* [WRITTEN PROBLEM A]: In the forum thread on noisy fuzz pedals, list every username that appears before "said:" to introduce a quoted post.
* [WRITTEN PROBLEM B]: Pick up the forum thread on noisy fuzz pedals at its final line and write the post that follows.

He was pretty busy so I’m not sure how long it’ll be til he knocks it out, but once the PCBs are made I’ll let you know.


----------



## Grubb (Aug 9, 2021)

I only skim read the replies so apologies if someone already recommended ye good olde Swedish chainsaw. 

The Friendly Fire on here is a pretty gnarly old skool fuzz if that's more the vibe.


----------



## Feral Feline (Aug 10, 2021)

Another thread reminded me of a fun noisemaker, the RNGD from ELS, which paired with any fuzz would be awersum.


----------



## Danbieranowski (Aug 10, 2021)

Feral Feline said:


> Another thread reminded me of a fun noisemaker, the RNGD from ELS, which paired with any fuzz would be awersum.


I have the PCB for this. Just haven’t had time to build it out. I look forward to that one.


----------



## Diynot (Aug 10, 2021)

Anything PLL based (super heterodyne. Parasit studio into the unknown) is my vote. Parasit also has the c19 databus drive which does the square wave fuzz very…….raunchy and if turn the gate down, will crackle, pop, feedback for days and you don’t HAVE to solder the 259 LEDs, but where’s the fun in that.


----------



## Danbieranowski (Aug 11, 2021)

Diynot said:


> Anything PLL based (super heterodyne. Parasit studio into the unknown) is my vote. Parasit also has the c19 databus drive which does the square wave fuzz very…….raunchy and if turn the gate down, will crackle, pop, feedback for days and you don’t HAVE to solder the 259 LEDs, but where’s the fun in that.


That c19 box is CRAZY.


----------



## thesmokingman (Aug 11, 2021)

one that doesn't get much consideration is the zvex machine ... nasty amounts of crossover distortion


----------



## seers (Aug 11, 2021)

Adventure audio dream reaper, fairfield unpleasant surprise, and a friend of mine makes very serious noise machines,

Check out his "Angel Teeth" and "Tides"


----------



## Kroars (Aug 11, 2021)

fig said:


> I can't imagine the look on my wife's face, should she pass by my bench and see a box with that label on it...


Christ’s sake!


----------



## Harry Klippton (Aug 11, 2021)

Oh I forgot about the nine of swords abyss


----------



## Username123 (Aug 11, 2021)

You could also add an instant lofi junky to any of these pedals, and that will make it even more disgusting.


----------



## Diynot (Aug 11, 2021)

Danbieranowski said:


> That c19 box is CRAZY.


Yeah man. it was a fun build and is a fun noise machine.


----------



## Mentaltossflycoon (Aug 11, 2021)

My effector 13 sodameiser w chaos and boost is the nastiest thing I've ever used.   I built one (fuzzdog) with a switch to flip the transistor and make it a vintage fuzz master which is similarly gross with an octave.  Pictured here housed with a pedalpcb Depot.


----------



## Danbieranowski (Aug 11, 2021)

Username123 said:


> You could also add an instant lofi junky to any of these pedals, and that will make it even more disgusting.


That thing is amazing. Do you know anyone who sells a PCB for it?


----------



## Diynot (Aug 11, 2021)

* [DATASET EXTRACT]:
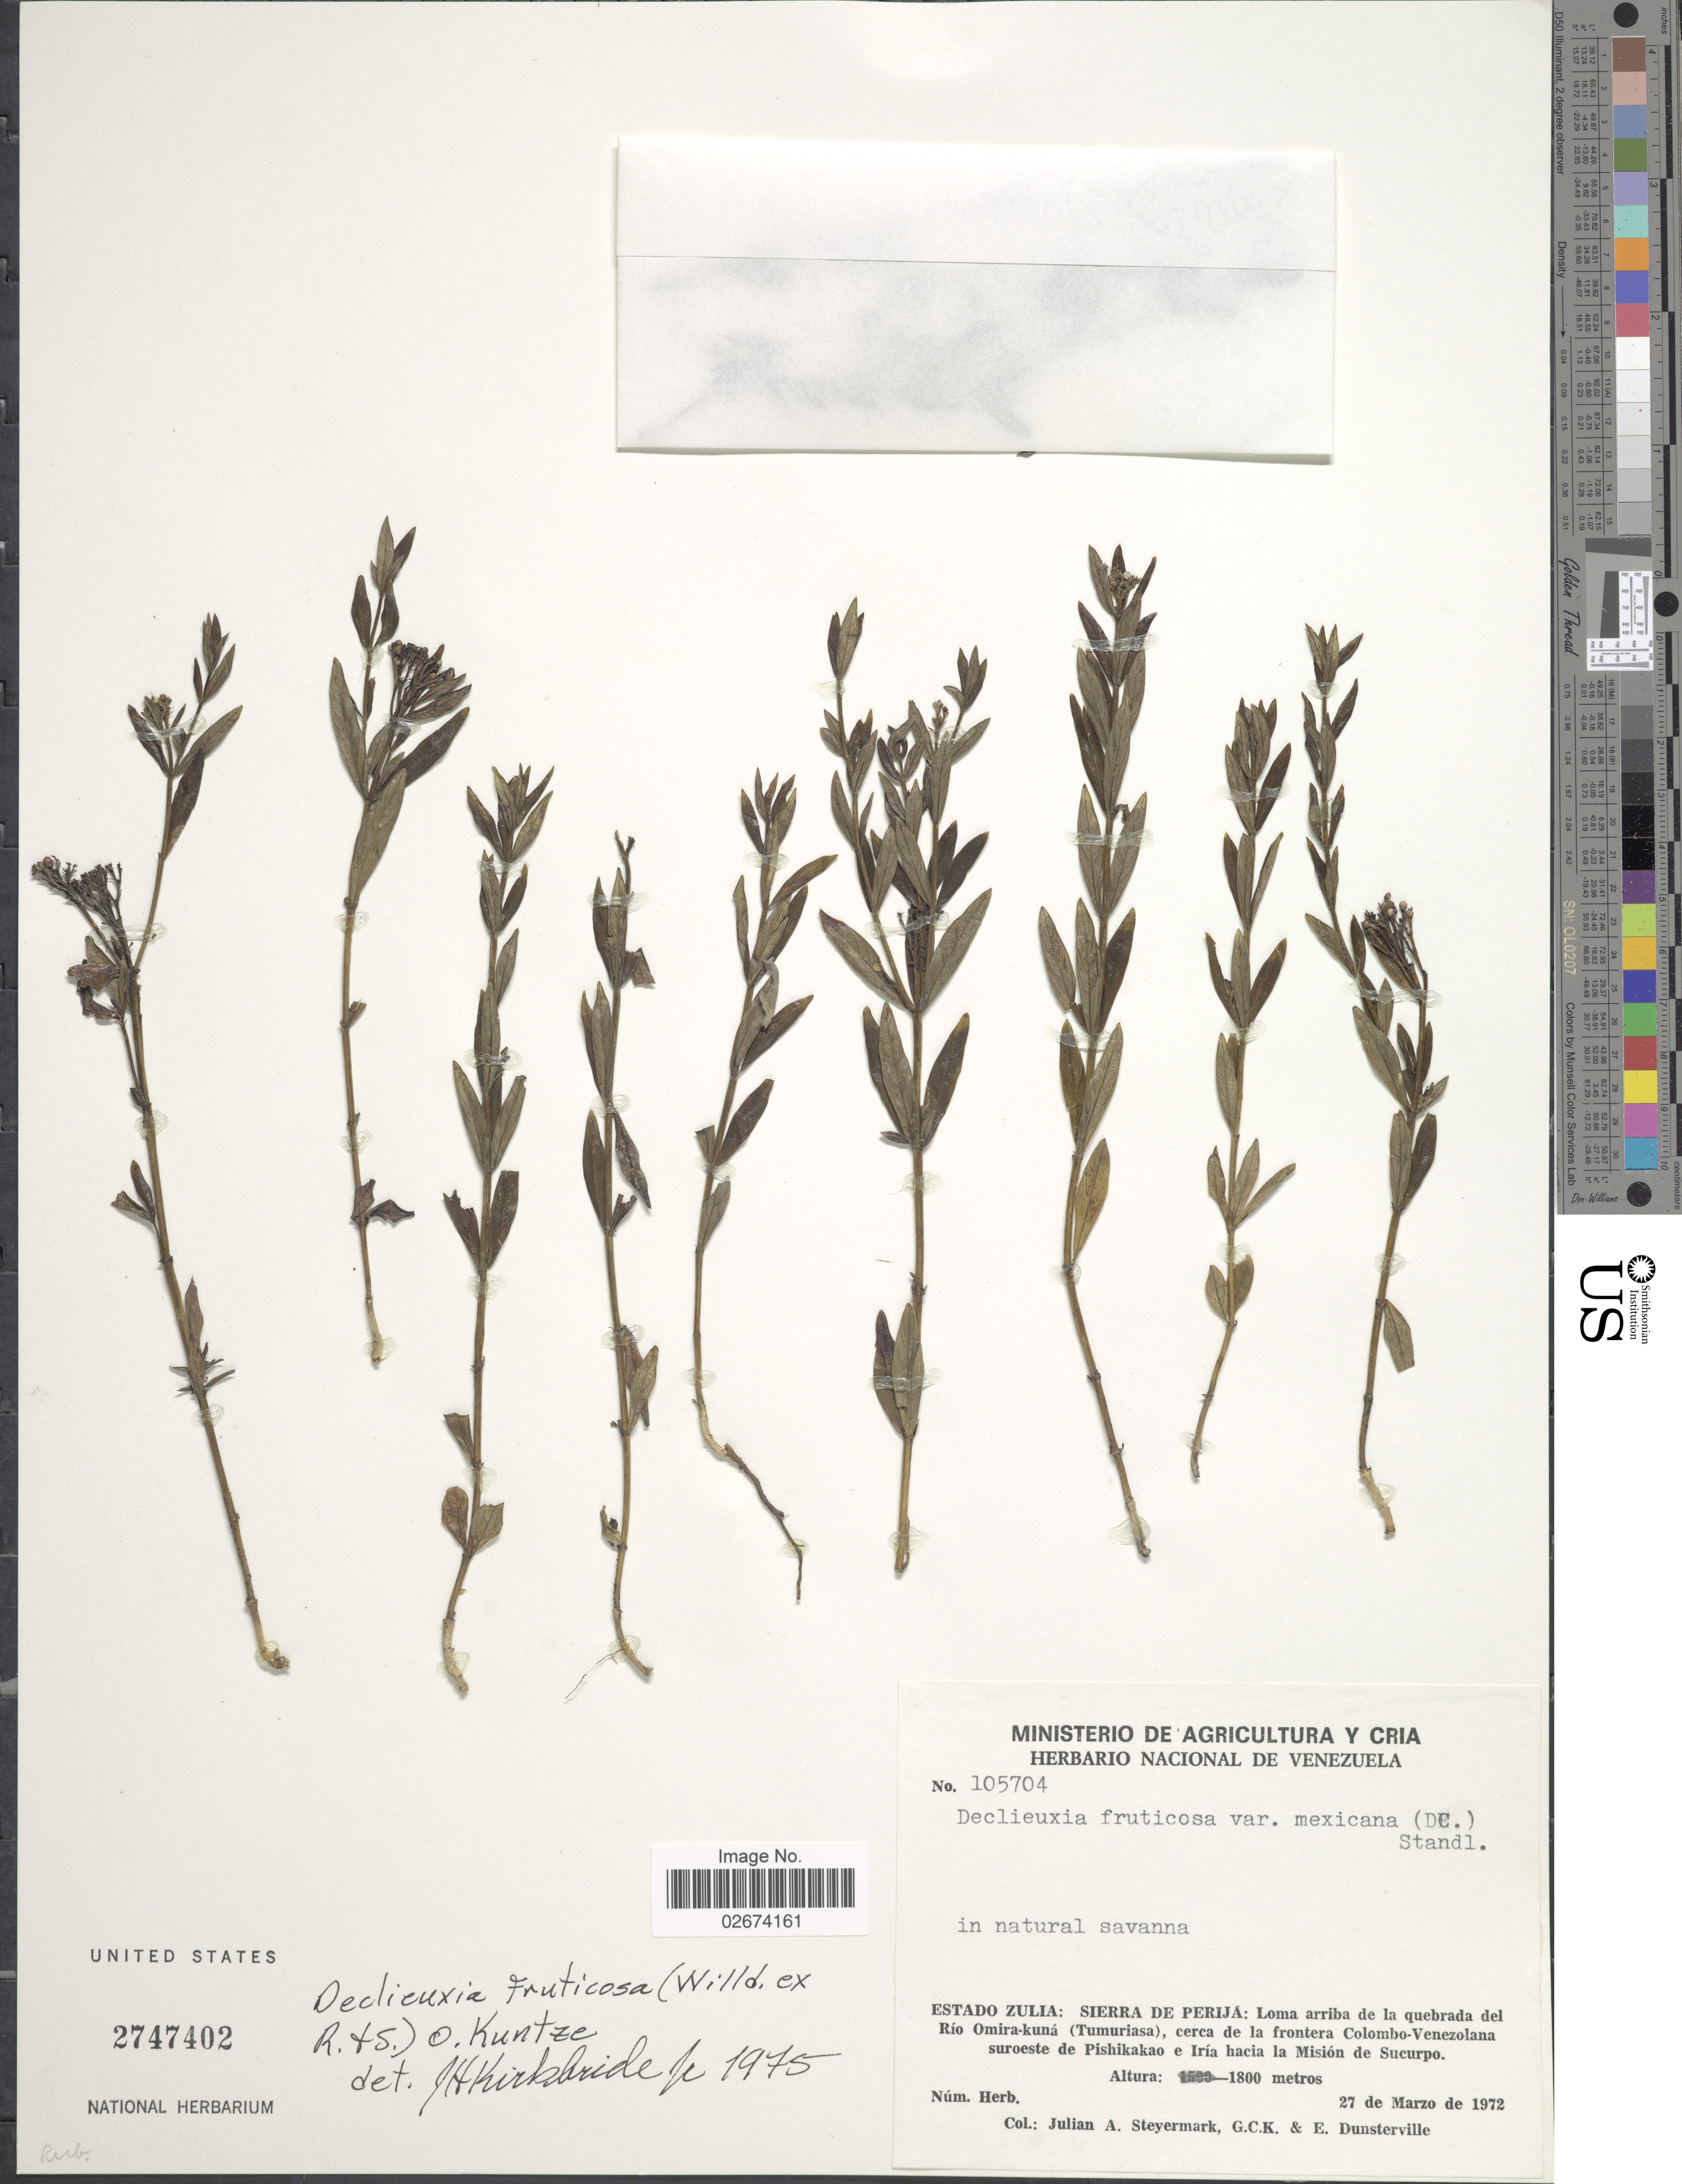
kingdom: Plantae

* [FINAL ANSWER A]: Feral Feline, Diynot, fig, Danbieranowski, Username123

* [FINAL ANSWER B]:
Isn’t the low tide very similar in sound? If you want a dead simple, low parts count build, try the runoffgroove Buzz Box. It’s 2 Bazz Fuzz circuits in series. Tons of tweakability available


----------



## Feral Feline (Aug 11, 2021)

Username123 said:


> You could also add an instant lofi junky to any of these pedals, and that will make it even more disgusting.


Or Escobedo's LofoMoFo, on a momentary stomper.
Not similar in function, but the name reminded me of the Escobedo circuit.




Danbieranowski said:


> That thing is amazing. Do you know anyone who sells a PCB for it?


Add the above LofoMofo to the PItchWitch or Chalumeau (I forget which does what). The LofoMofo can be built on a postage-stamp size perf.




Also, I forgot about the Codtone Codpiece (Jordan Bosstone) which, like Mentaltossflycoon's suggestion, has a switch that flips one of the transistors — Peyote mode — for massive mayhem.


Love this thread.


----------



## Username123 (Aug 11, 2021)

Danbieranowski said:


> That thing is amazing. Do you know anyone who sells a PCB for it?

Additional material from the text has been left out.